## ACTIONS TO TAKE
1) Name every organization mentioned in the gene mutation detection article.
2) Pick up the gene mutation detection article after its final sentence and write a continuation.

## SELECTED TEXT
Detection of gene mutations

29th May 2014

EKF Molecular Diagnostics, and GILUPI, an innovator in medical devices for in vivo isolation of rare cells directly from a patient’s blood stream, has announced results from collaborative work using GILUPI CellCollector and EKF Molecular’s PointMan DNA Enrichment technology.

The first results of a collaboration between EKF Molecular Diagnostics and GILUPI have demonstrated the detection of gene mutations from as few as three or less cells isolated in a model in vitro system and from the blood of lung cancer patients.  

PointMan DNA Enrichment was used to detect and analyse cells with known mutation status that had been collected on GILUPI CellCollectors under laboratory conditions. The known mutations were those typically seen in lung (EGFR) and colorectal (KRAS) cancer. Positive results using PointMan assays for KRAS (codon 12/13) and EGFR (T790M and L858R) from cell lines with known mutations and patients were confirmed by Sanger sequencing and showed conformance with known mutation status.

Andy Webb, CEO of EKF Molecular Diagnostics, said: “These results are a clear indication of the utility of PointMan DNA enrichment on low cell numbers, in this case those isolated using the GILUPI CellCollector both in vitro and in vivo."

He added: ”Indeed, these new results compliment previous work on circulating free DNA using PointMan detection, which was performed by the Institute of Life Sciences, Swansea, UK, using samples archived in the Wales Cancer Bank. The GILUPI and Swansea collaborations focus on the unmet requirements for patient monitoring from peripheral samples, negating the requirement for a surgical procedure to obtain a tissue biopsy for early cancer screening, diagnosis and during disease progression.”

## DATASET ENTRIES
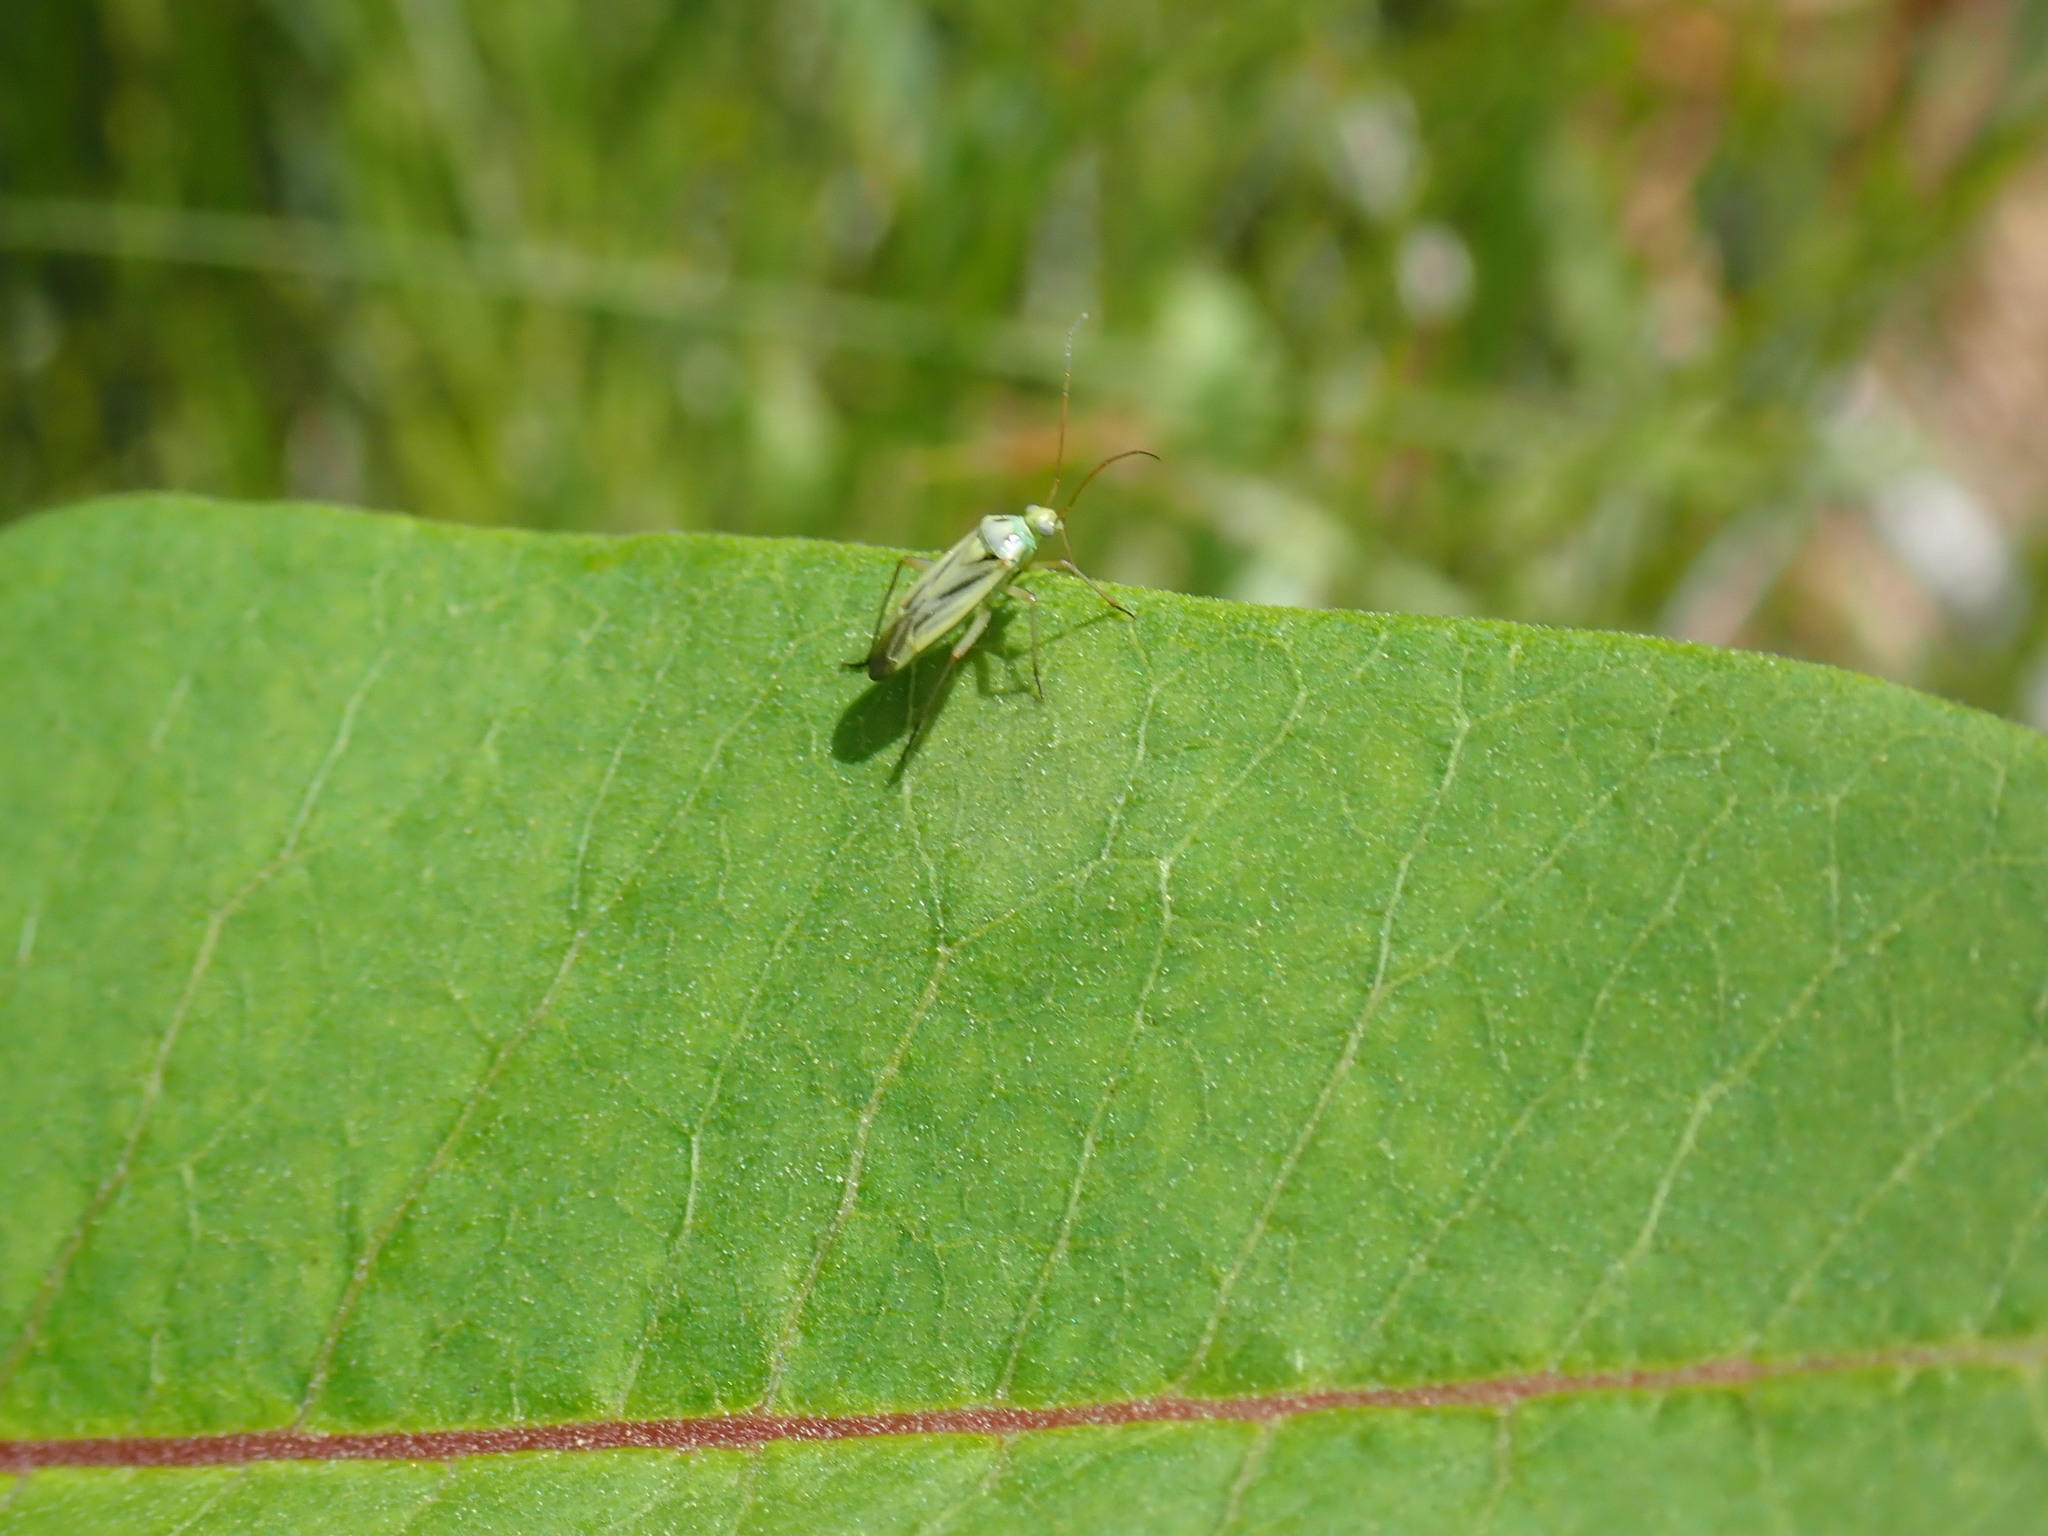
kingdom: Animalia
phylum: Arthropoda
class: Insecta
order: Hemiptera
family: Miridae
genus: Stenotus
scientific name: Stenotus binotatus
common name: Plant bug
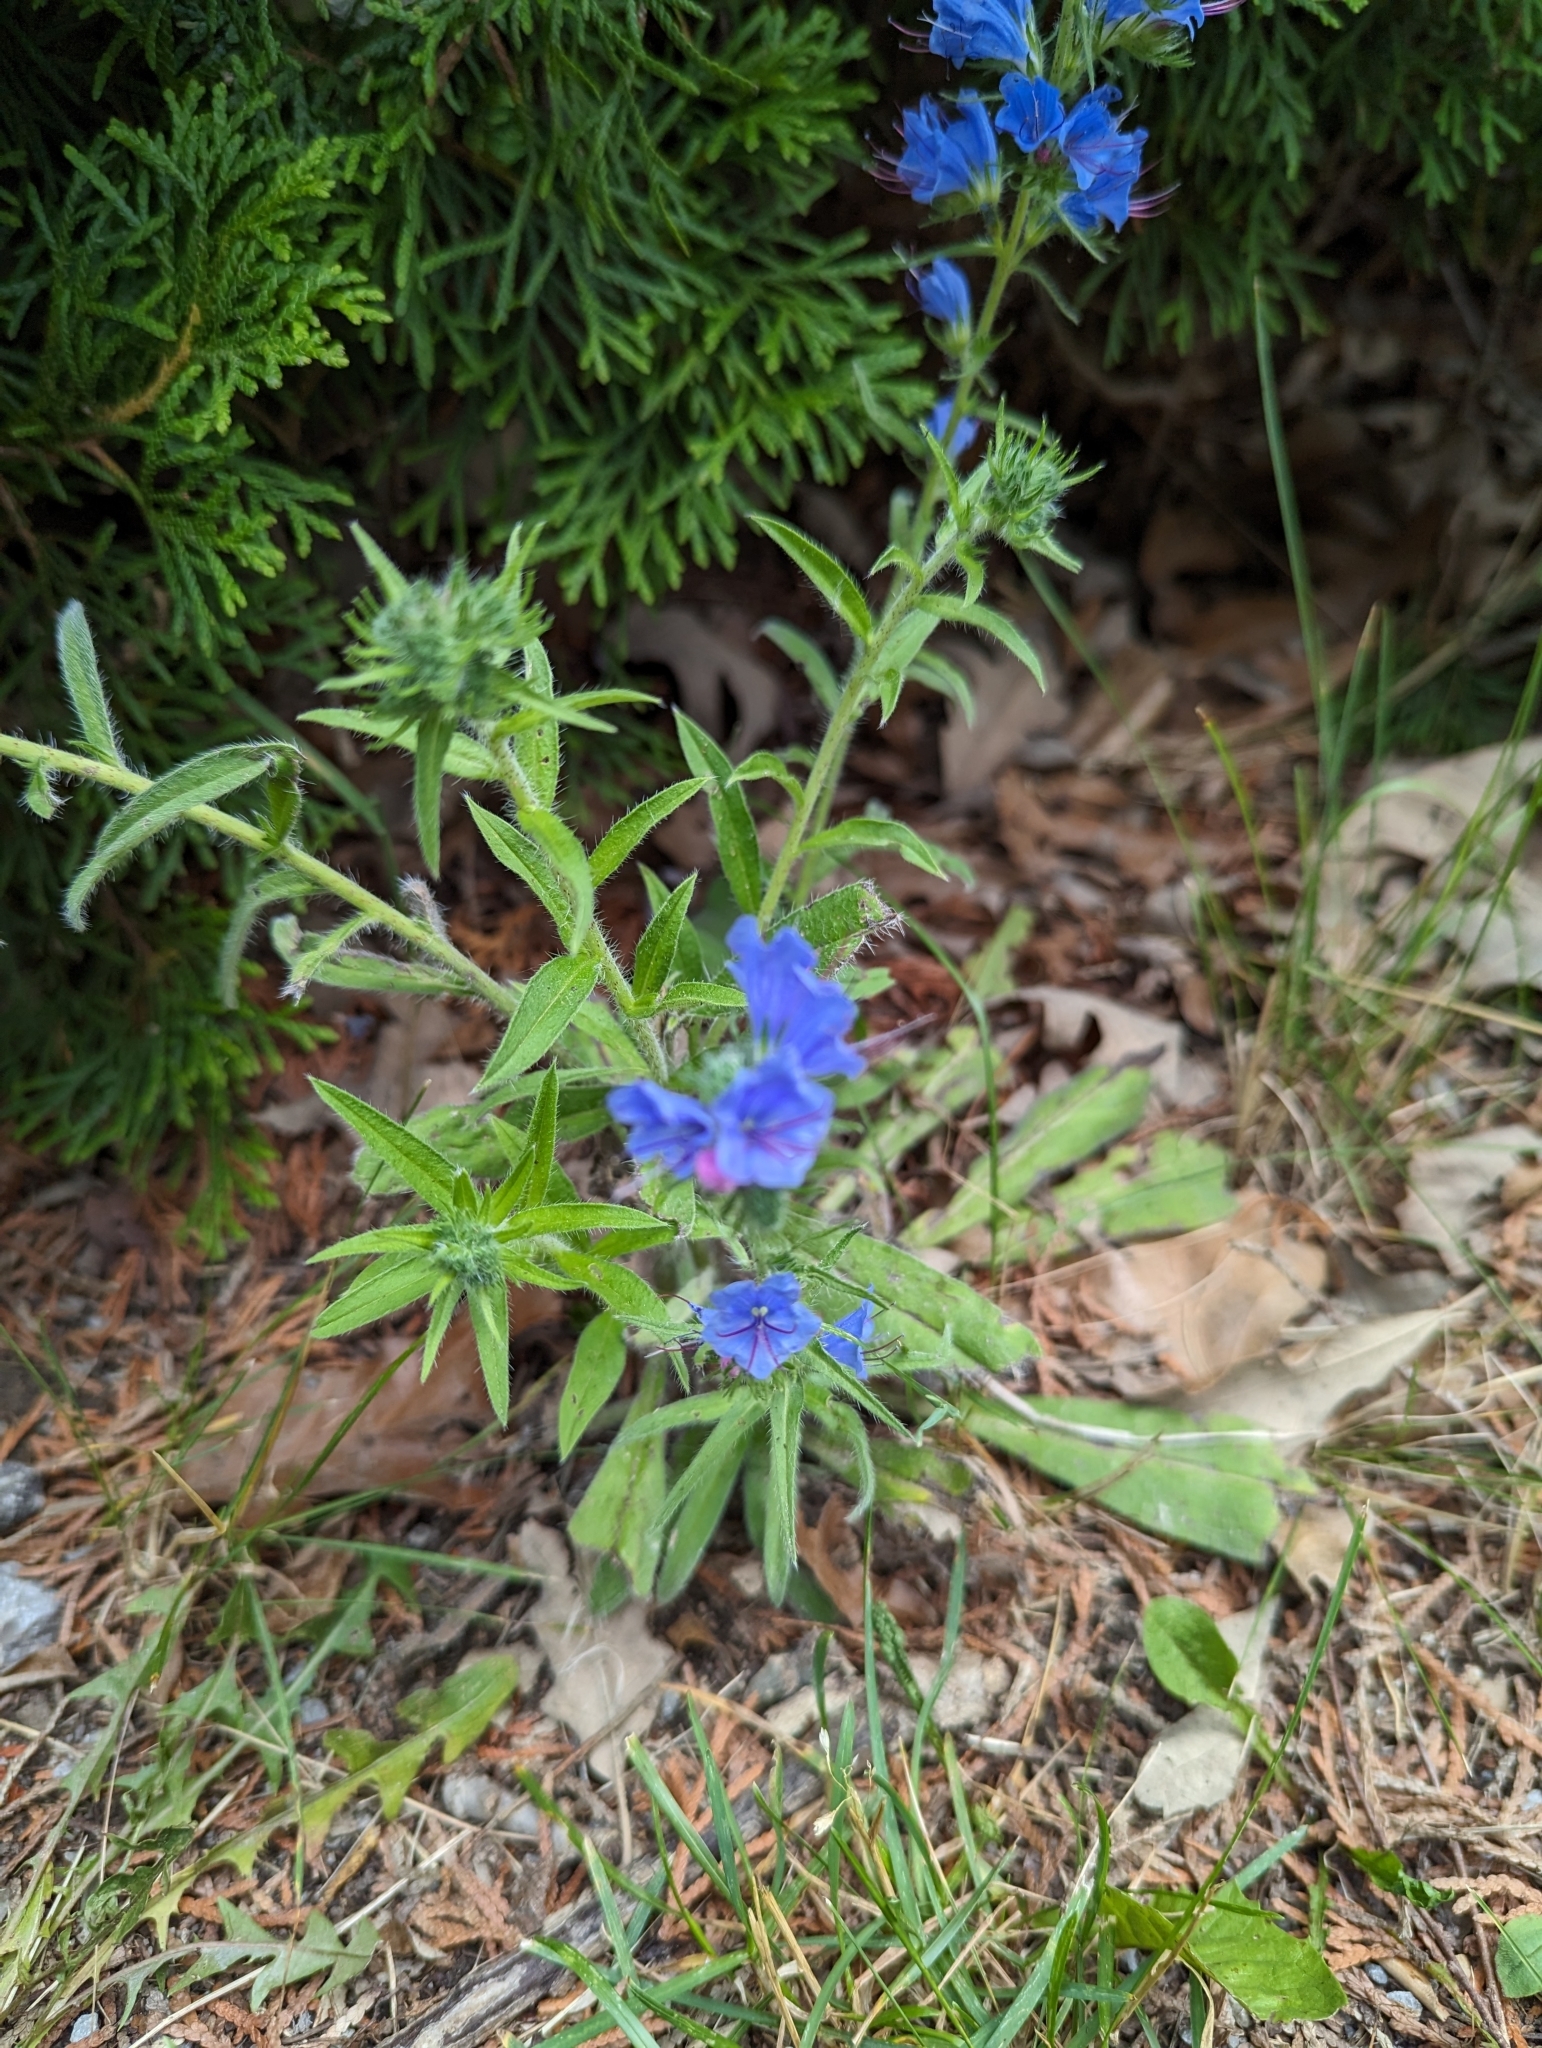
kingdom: Plantae
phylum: Tracheophyta
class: Magnoliopsida
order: Boraginales
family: Boraginaceae
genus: Echium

## ANSWERS TO THE PROBLEMS
1) EKF Molecular Diagnostics, GILUPI, the Institute of Life Sciences in Swansea, and the Wales Cancer Bank.

2)
Klaus Luecke, CEO and co-founder of GILUPI, said: “The isolation and subsequent characterisation of low numbers of circulating tumour cells from the blood of cancer patients will become increasingly important as a liquid biopsy as a method to monitor disease progression and response to therapy. We hope that less-invasive and more frequent testing will become routine using our combined technologies with significant patient benefits.  GILUPI is looking forward to further cooperation with EKF Molecular Diagnostics to continue to build the evidence base for the combined technologies.”


PointMan provides a highly sensitive determination of the presence or absence of a mutation in the DNA sequence. Mutations are associated with diseases such as cancer and importantly the patient’s response to treatment, known as personalised healthcare.

PointMan works by targeting the PCR (polymerase chain reaction) towards the mutant sequence whilst suppressing the amplification of the non-mutated (wild type) sequence and this means that these enriched samples contain artificially high levels of mutated DNA, significantly enhancing detection. This drives the sensitivity of the PointMan technology far beyond existing PCR technology (PointMan can detect 1 mutant gene in 10,000 normal gene copies against competing technologies that detects 1 in 100).

PointMan maximises the use of smaller biopsy samples as well as allowing multiplexing of mutations in a single test rather than many individual tests as current competing technologies do.

 GILUPI CellCollector​ 

The process of the GILUPI CellCollector production is based on the generation of biocompatible surface polymers, which prevent undesirable interactions with blood components and which can bind antibodies. Thus, they enable the enrichment of specific target cells from the blood.

Cancer is often detected at a relatively late stage. Furthermore, cancer is a mixture of heterogeneous cells, which undergo molecular changes over the duration of the disease. This is not always detectable by current biopsy procedures. Individual oncological targeted therapies will become more and more important in tomorrow’s personalised medicine.

The identification of the right drug for the specific patient is the upcoming challenge. The fundamental problem with cancer patients is the systematic nature of the disease – not the localised tumour. Metastatic dissemination is the main cause of death by cancer, primarily due to its deterrent effect on successful treatment.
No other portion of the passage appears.